>>>
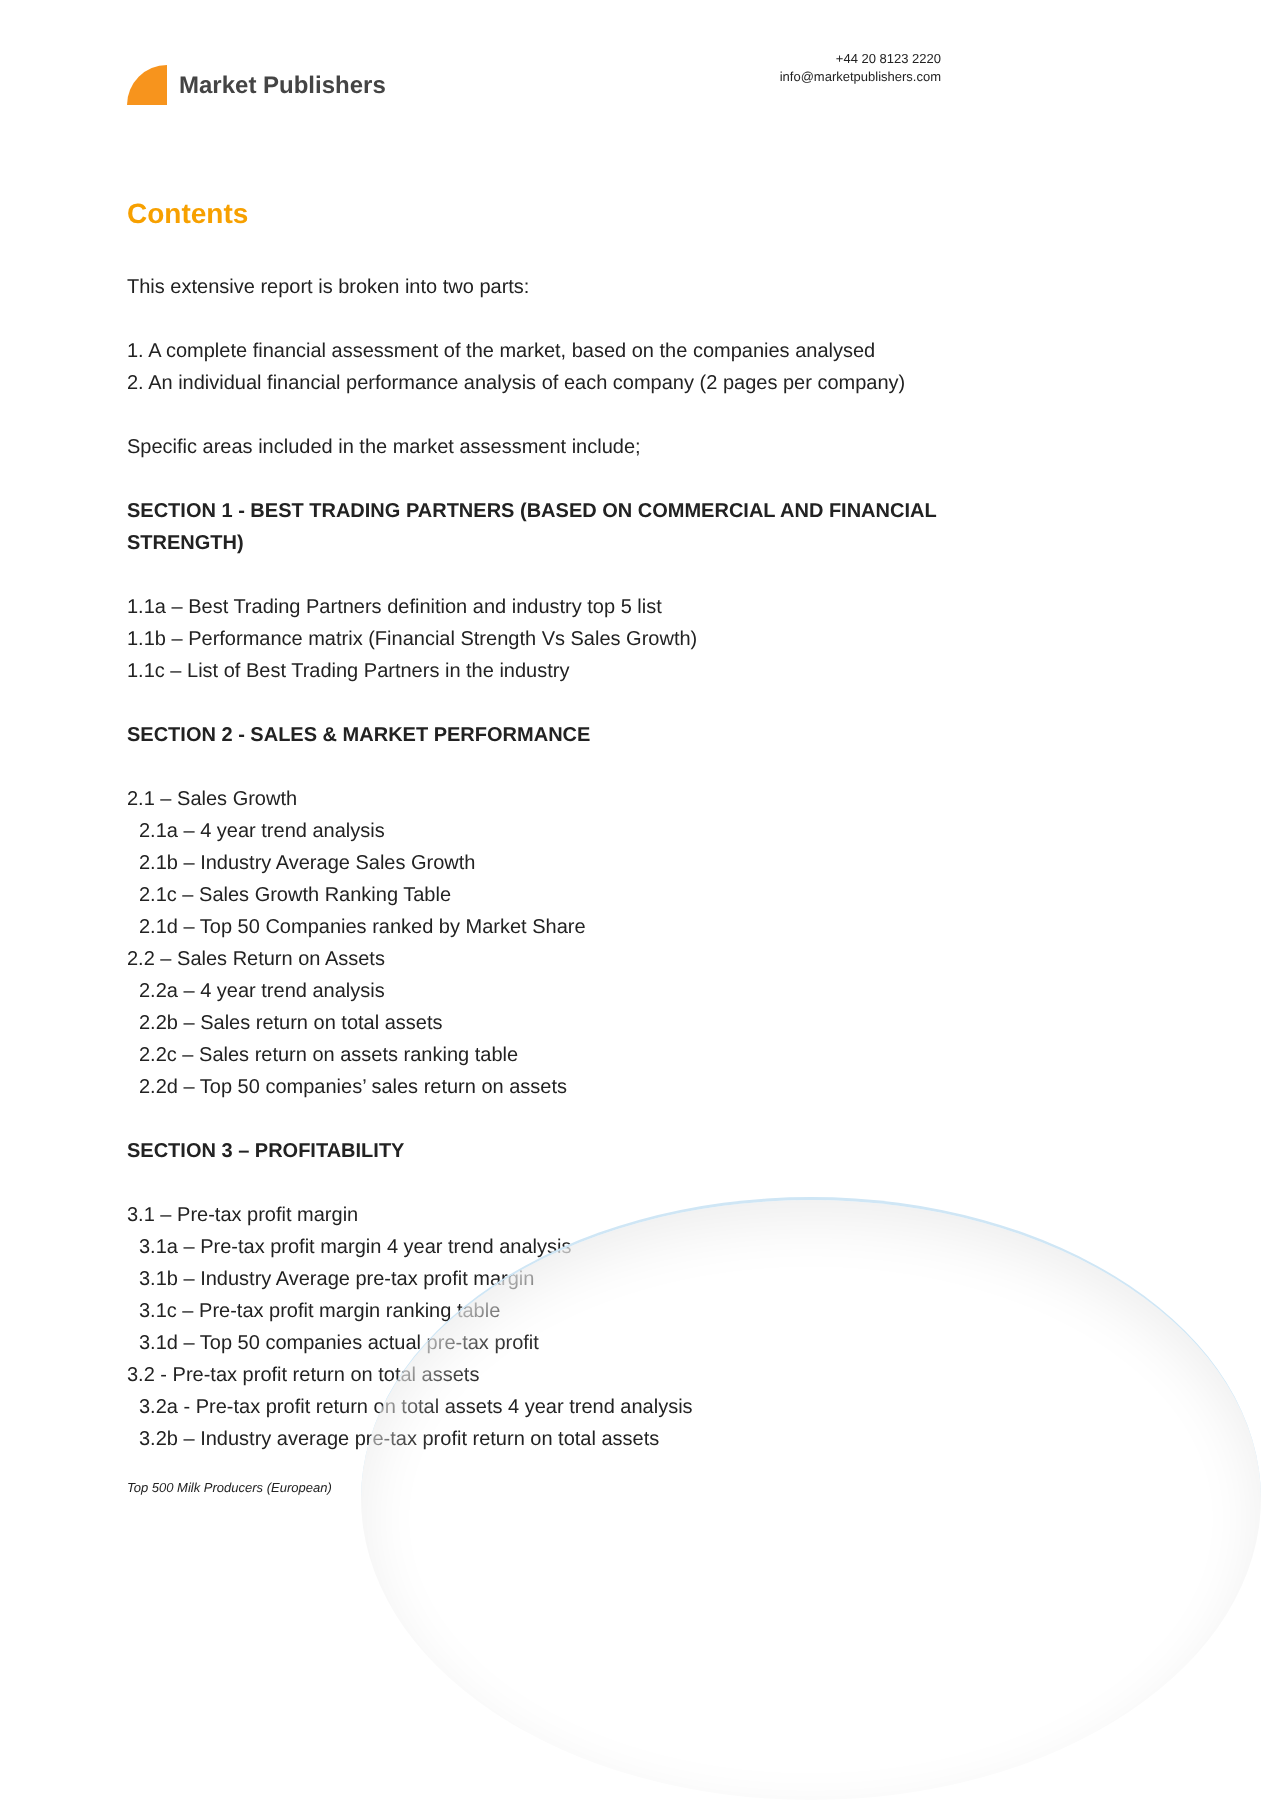Market Publishers
+44 20 8123 2220
info@marketpublishers.com
Contents
This extensive report is broken into two parts:
1. A complete financial assessment of the market, based on the companies analysed
2. An individual financial performance analysis of each company (2 pages per company)
Specific areas included in the market assessment include;
SECTION 1 - BEST TRADING PARTNERS (BASED ON COMMERCIAL AND FINANCIAL STRENGTH)
1.1a – Best Trading Partners definition and industry top 5 list
1.1b – Performance matrix (Financial Strength Vs Sales Growth)
1.1c – List of Best Trading Partners in the industry
SECTION 2 - SALES & MARKET PERFORMANCE
2.1 – Sales Growth
2.1a – 4 year trend analysis
2.1b – Industry Average Sales Growth
2.1c – Sales Growth Ranking Table
2.1d – Top 50 Companies ranked by Market Share
2.2 – Sales Return on Assets
2.2a – 4 year trend analysis
2.2b – Sales return on total assets
2.2c – Sales return on assets ranking table
2.2d – Top 50 companies’ sales return on assets
SECTION 3 – PROFITABILITY
3.1 – Pre-tax profit margin
3.1a – Pre-tax profit margin 4 year trend analysis
3.1b – Industry Average pre-tax profit margin
3.1c – Pre-tax profit margin ranking table
3.1d – Top 50 companies actual pre-tax profit
3.2 - Pre-tax profit return on total assets
3.2a - Pre-tax profit return on total assets 4 year trend analysis
3.2b – Industry average pre-tax profit return on total assets
Top 500 Milk Producers (European)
<<<
Leaving out the pictures, transcribe the material above exactly.

Market Publishers
+44 20 8123 2220
info@marketpublishers.com
Contents
This extensive report is broken into two parts:
1. A complete financial assessment of the market, based on the companies analysed
2. An individual financial performance analysis of each company (2 pages per company)
Specific areas included in the market assessment include;
SECTION 1 - BEST TRADING PARTNERS (BASED ON COMMERCIAL AND FINANCIAL STRENGTH)
1.1a – Best Trading Partners definition and industry top 5 list
1.1b – Performance matrix (Financial Strength Vs Sales Growth)
1.1c – List of Best Trading Partners in the industry
SECTION 2 - SALES & MARKET PERFORMANCE
2.1 – Sales Growth
2.1a – 4 year trend analysis
2.1b – Industry Average Sales Growth
2.1c – Sales Growth Ranking Table
2.1d – Top 50 Companies ranked by Market Share
2.2 – Sales Return on Assets
2.2a – 4 year trend analysis
2.2b – Sales return on total assets
2.2c – Sales return on assets ranking table
2.2d – Top 50 companies’ sales return on assets
SECTION 3 – PROFITABILITY
3.1 – Pre-tax profit margin
3.1a – Pre-tax profit margin 4 year trend analysis
3.1b – Industry Average pre-tax profit margin
3.1c – Pre-tax profit margin ranking table
3.1d – Top 50 companies actual pre-tax profit
3.2 - Pre-tax profit return on total assets
3.2a - Pre-tax profit return on total assets 4 year trend analysis
3.2b – Industry average pre-tax profit return on total assets
Top 500 Milk Producers (European)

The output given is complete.